The invention of film is a murky subject with many claimants from several countries. For our purposes, we will discuss the American story of film which mostly begins with a photographer, Eadweard Muybridge, who filmed a running horse in a series of photos and later showed off his experiment to Thomas Edison who with the help of a clever assistant, W.K.L. Dickson, produced the “Edison Kinetoscopic Record of a Sneeze,” in 1894.
Edison was more P.T. Barnum than Albert Einstein and that’s no knock. It probably took someone with a savvy for self-promotion and business acumen to marshall the various forces and make them profitable. A couple things to note on the way to the formation of the cinema as the technology of the 20th century: Edison thought from the beginning of a way to marry sound to film and he first saw film as a peep show for the individual rather than as a shared experience in the darken room of strangers.
Thoughts: Just as the American West was losing its frontier status in the early years of the 20th century, film came along to offer a whole imaginary realm for the American story to conquer. Perhaps coincidence drove the film industry to the far shores of the American West where the sun-baked landscape offered great opportunities for year-round filming but there is more to that story than accident.

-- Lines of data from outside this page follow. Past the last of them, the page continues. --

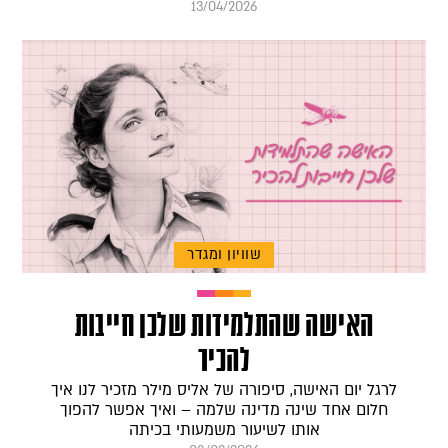
13/04/2026
שוויון ומגדר
האישה שהתלמידות שלכן חייבות
להכיר
לרגל יום האישה, סיפורה של אליס מילר מזכיר לנו איך
חלום אחד שינה מדינה שלמה – ואיך אפשר להפוך
אותו לשיעור משמעותי בכיתה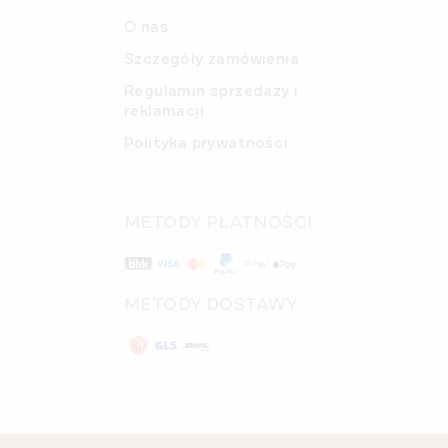
O nas
Szczegóły zamówienia
Regulamin sprzedaży i
reklamacji
Polityka prywatności
METODY PŁATNOŚCI
METODY DOSTAWY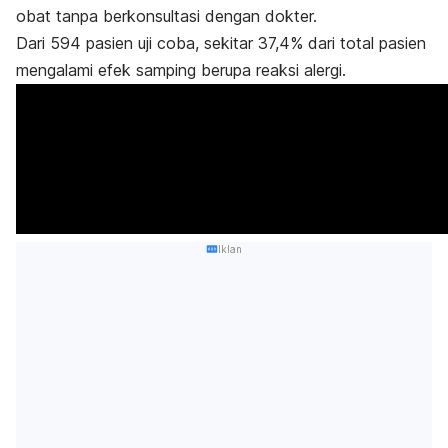
obat tanpa berkonsultasi dengan dokter.
Dari 594 pasien uji coba, sekitar 37,4% dari total pasien
mengalami efek samping berupa reaksi alergi.
Iklan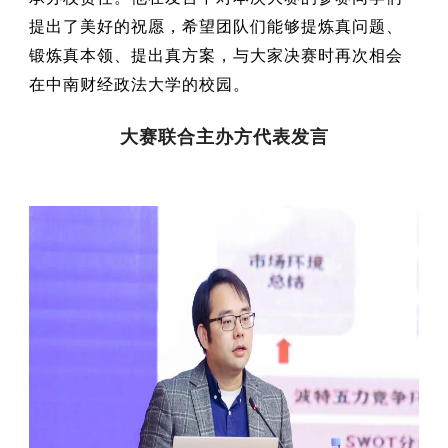
提出了美好的祝愿，希望团队们能够提炼真问题、
锻炼真本领、提出真方案，与大家决赛时再次相会
在中南财经政法大学的校园。
大赛联合主办方代表发言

America is an idea, cinema thrives on narrating ideas and California is the premiere land of mythology. You put those things together and it is no surprise that Hollywood stamped its vision upon the world and still does so today through its ability to funnel huge sums of money into a simple stories that tap basic myths of reinvention carried on the shoulders of attractive people and disseminated through every possible medium in legal and illegal ways around the world.